ASSIGNMENT: Images are to be left out; everything else in the listing should be repeated exactly.

GIVEN INFORMATION:

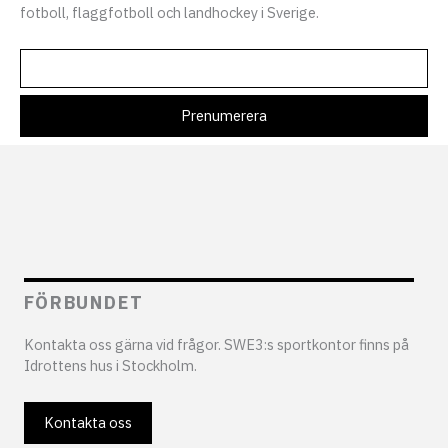
fotboll, flaggfotboll och landhockey i Sverige.
FÖRBUNDET
Kontakta oss gärna vid frågor. SWE3:s sportkontor finns på
Idrottens hus i Stockholm.
Kontakta oss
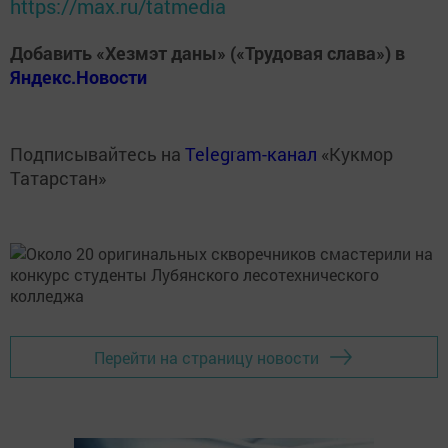
https://max.ru/tatmedia
Добавить «Хезмэт даны» («Трудовая слава») в
Яндекс.Новости
Подписывайтесь на
Telegram-канал
«Кукмор
Татарстан»
Перейти на страницу новости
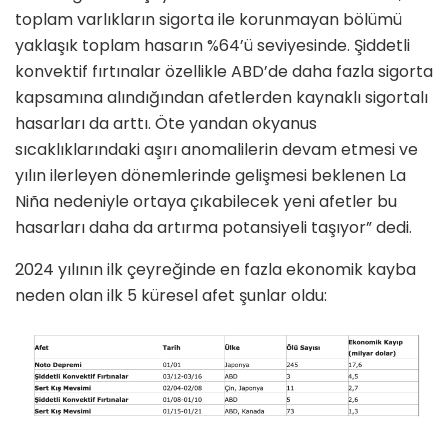
toplam varlıkların sigorta ile korunmayan bölümü
yaklaşık toplam hasarın %64’ü seviyesinde. Şiddetli
konvektif fırtınalar özellikle ABD’de daha fazla sigorta
kapsamına alındığından afetlerden kaynaklı sigortalı
hasarları da arttı. Öte yandan okyanus
sıcaklıklarındaki aşırı anomalilerin devam etmesi ve
yılın ilerleyen dönemlerinde gelişmesi beklenen La
Niña nedeniyle ortaya çıkabilecek yeni afetler bu
hasarları daha da artırma potansiyeli taşıyor” dedi.
2024 yılının ilk çeyreğinde en fazla ekonomik kayba
neden olan ilk 5 küresel afet şunlar oldu:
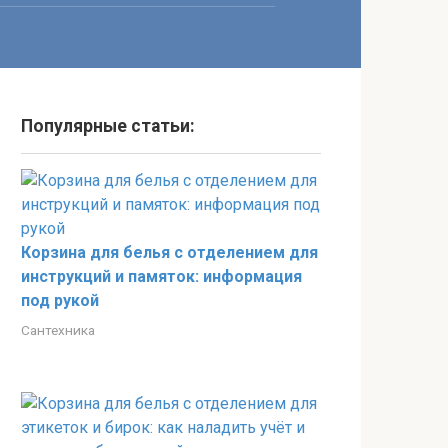
Популярные статьи:
Корзина для белья с отделением для
инструкций и памяток: информация
под рукой
Сантехника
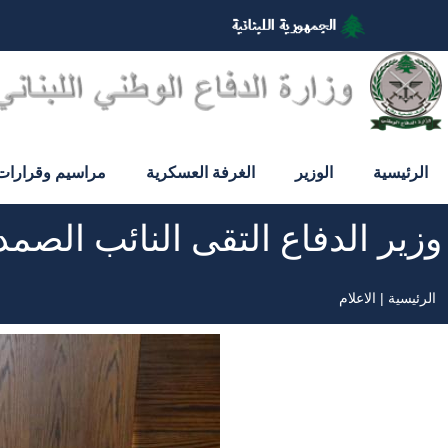
تجاوز
إلى
المحتوى
الرئيسي
الرئيسية
الوزير
الغرفة العسكرية
مراسيم وقرارات
وزير الدفاع التقى النائب الصمد
الرئيسية
الاعلام
مسار
التنقل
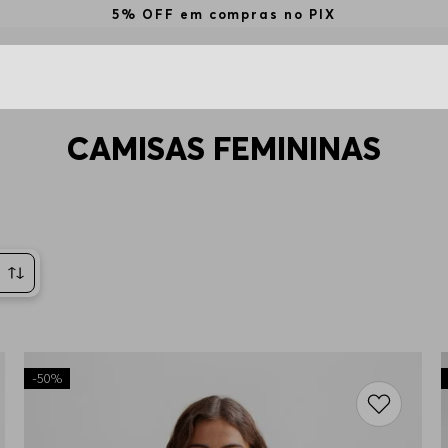
5% OFF em compras no PIX
CAMISAS FEMININAS
to
-
50%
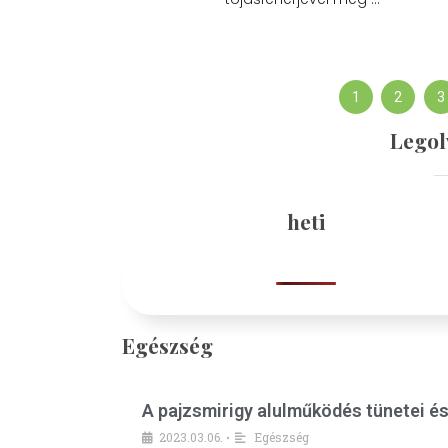
1
2
3
Legol
heti
Egészség
A pajzsmirigy alulműködés tünetei é
2023.03.06.
Egészség
•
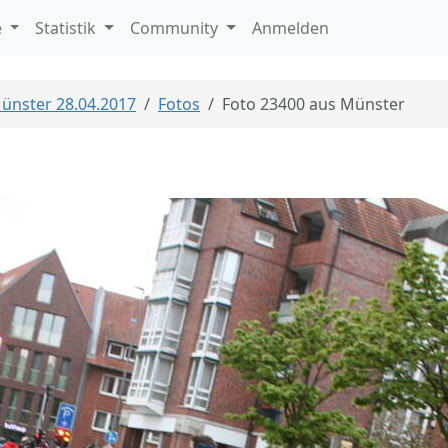
e
Statistik
Community
Anmelden
Münster 28.04.2017
Fotos
Foto 23400 aus Münster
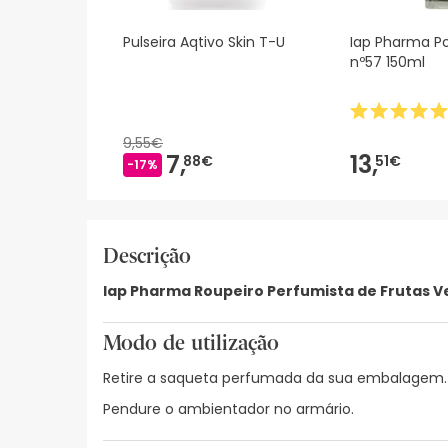
Pulseira Aqtivo Skin T-U
Iap Pharma 
nº57 150ml
9,55€
7,
13,
88€
51€
-17%
Descrição
Iap Pharma Roupeiro Perfumista de Frutas V
Modo de utilização
Retire a saqueta perfumada da sua embalagem.
Pendure o ambientador no armário.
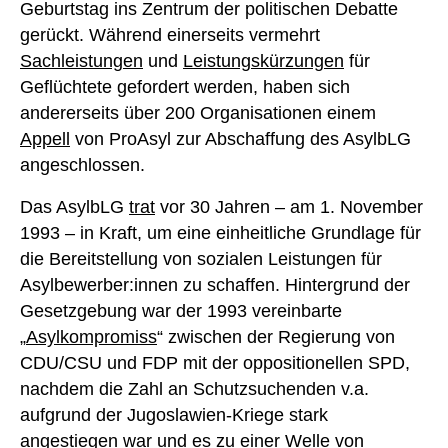
Geburtstag ins Zentrum der politischen Debatte
gerückt. Während einerseits vermehrt
Sachleistungen
und
Leistungskürzungen
für
Geflüchtete gefordert werden, haben sich
andererseits über 200 Organisationen einem
Appell
von ProAsyl zur Abschaffung des AsylbLG
angeschlossen.
Das AsylbLG
trat
vor 30 Jahren – am 1. November
1993 – in Kraft, um eine einheitliche Grundlage für
die Bereitstellung von sozialen Leistungen für
Asylbewerber:innen zu schaffen. Hintergrund der
Gesetzgebung war der 1993 vereinbarte
„
Asylkompromiss
“ zwischen der Regierung von
CDU/CSU und FDP mit der oppositionellen SPD,
nachdem die Zahl an Schutzsuchenden v.a.
aufgrund der Jugoslawien-Kriege stark
angestiegen
war und es zu einer Welle von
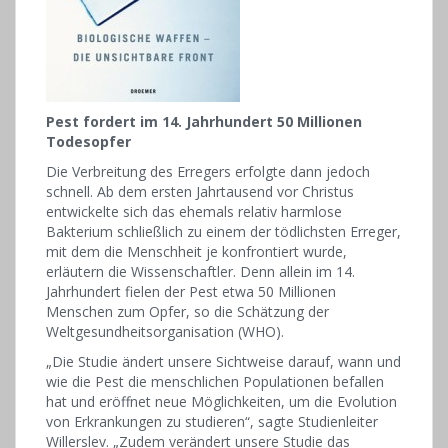
Pest fordert im 14. Jahrhundert 50 Millionen
Todesopfer
Die Verbreitung des Erregers erfolgte dann jedoch
schnell. Ab dem ersten Jahrtausend vor Christus
entwickelte sich das ehemals relativ harmlose
Bakterium schließlich zu einem der tödlichsten Erreger,
mit dem die Menschheit je konfrontiert wurde,
erläutern die Wissenschaftler. Denn allein im 14.
Jahrhundert fielen der Pest etwa 50 Millionen
Menschen zum Opfer, so die Schätzung der
Weltgesundheitsorganisation (WHO).
„Die Studie ändert unsere Sichtweise darauf, wann und
wie die Pest die menschlichen Populationen befallen
hat und eröffnet neue Möglichkeiten, um die Evolution
von Erkrankungen zu studieren“, sagte Studienleiter
Willerslev. „Zudem verändert unsere Studie das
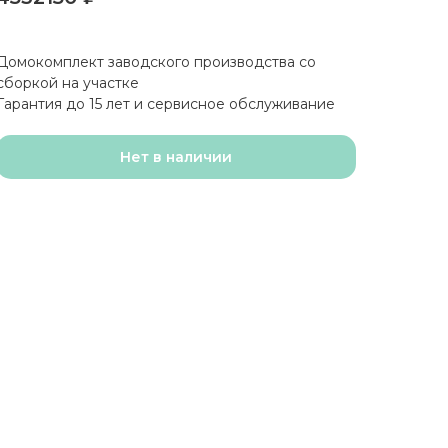
Домокомплект заводского производства со
сборкой на участке
Гарантия до 15 лет и сервисное обслуживание
Нет в наличии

SOLUTION TO THE PROBLEM:
fotboll, flaggfotboll och landhockey i Sverige.
FÖRBUNDET
Kontakta oss gärna vid frågor. SWE3:s sportkontor finns på
Idrottens hus i Stockholm.
Kontakta oss
https://max.ru/tatmedia
Добавить «Хезмэт даны» («Трудовая слава») в
Яндекс.Новости
Подписывайтесь на
Telegram-канал
«Кукмор
Татарстан»
Перейти на страницу новости
toplam varlıkların sigorta ile korunmayan bölümü
yaklaşık toplam hasarın %64’ü seviyesinde. Şiddetli
konvektif fırtınalar özellikle ABD’de daha fazla sigorta
kapsamına alındığından afetlerden kaynaklı sigortalı
hasarları da arttı. Öte yandan okyanus
sıcaklıklarındaki aşırı anomalilerin devam etmesi ve
yılın ilerleyen dönemlerinde gelişmesi beklenen La
Niña nedeniyle ortaya çıkabilecek yeni afetler bu
hasarları daha da artırma potansiyeli taşıyor” dedi.
2024 yılının ilk çeyreğinde en fazla ekonomik kayba
neden olan ilk 5 küresel afet şunlar oldu:
Популярные статьи:
Корзина для белья с отделением для
инструкций и памяток: информация
под рукой
Сантехника
تجاوز
إلى
المحتوى
الرئيسي
الرئيسية
الوزير
الغرفة العسكرية
مراسيم وقرارات
وزير الدفاع التقى النائب الصمد
الرئيسية
الاعلام
مسار
التنقل
5% OFF em compras no PIX
CAMISAS FEMININAS
to
-
50%
1
2
3
Legol
heti
Egészség
A pajzsmirigy alulműködés tünetei é
2023.03.06.
Egészség
•
e
Statistik
Community
Anmelden
Münster 28.04.2017
Fotos
Foto 23400 aus Münster
Pulseira Aqtivo Skin T-U
Iap Pharma 
nº57 150ml
9,55€
7,
13,
88€
51€
-17%
Descrição
Iap Pharma Roupeiro Perfumista de Frutas V
Modo de utilização
Retire a saqueta perfumada da sua embalagem.
Pendure o ambientador no armário.
Geburtstag ins Zentrum der politischen Debatte
gerückt. Während einerseits vermehrt
Sachleistungen
und
Leistungskürzungen
für
Geflüchtete gefordert werden, haben sich
andererseits über 200 Organisationen einem
Appell
von ProAsyl zur Abschaffung des AsylbLG
angeschlossen.
Das AsylbLG
trat
vor 30 Jahren – am 1. November
1993 – in Kraft, um eine einheitliche Grundlage für
die Bereitstellung von sozialen Leistungen für
Asylbewerber:innen zu schaffen. Hintergrund der
Gesetzgebung war der 1993 vereinbarte
„
Asylkompromiss
“ zwischen der Regierung von
CDU/CSU und FDP mit der oppositionellen SPD,
nachdem die Zahl an Schutzsuchenden v.a.
aufgrund der Jugoslawien-Kriege stark
angestiegen
war und es zu einer Welle von
Pest fordert im 14. Jahrhundert 50 Millionen
Todesopfer
Die Verbreitung des Erregers erfolgte dann jedoch
schnell. Ab dem ersten Jahrtausend vor Christus
entwickelte sich das ehemals relativ harmlose
Bakterium schließlich zu einem der tödlichsten Erreger,
mit dem die Menschheit je konfrontiert wurde,
erläutern die Wissenschaftler. Denn allein im 14.
Jahrhundert fielen der Pest etwa 50 Millionen
Menschen zum Opfer, so die Schätzung der
Weltgesundheitsorganisation (WHO).
„Die Studie ändert unsere Sichtweise darauf, wann und
wie die Pest die menschlichen Populationen befallen
hat und eröffnet neue Möglichkeiten, um die Evolution
von Erkrankungen zu studieren“, sagte Studienleiter
Willerslev. „Zudem verändert unsere Studie das
Домокомплект заводского производства со
сборкой на участке
Гарантия до 15 лет и сервисное обслуживание
Нет в наличии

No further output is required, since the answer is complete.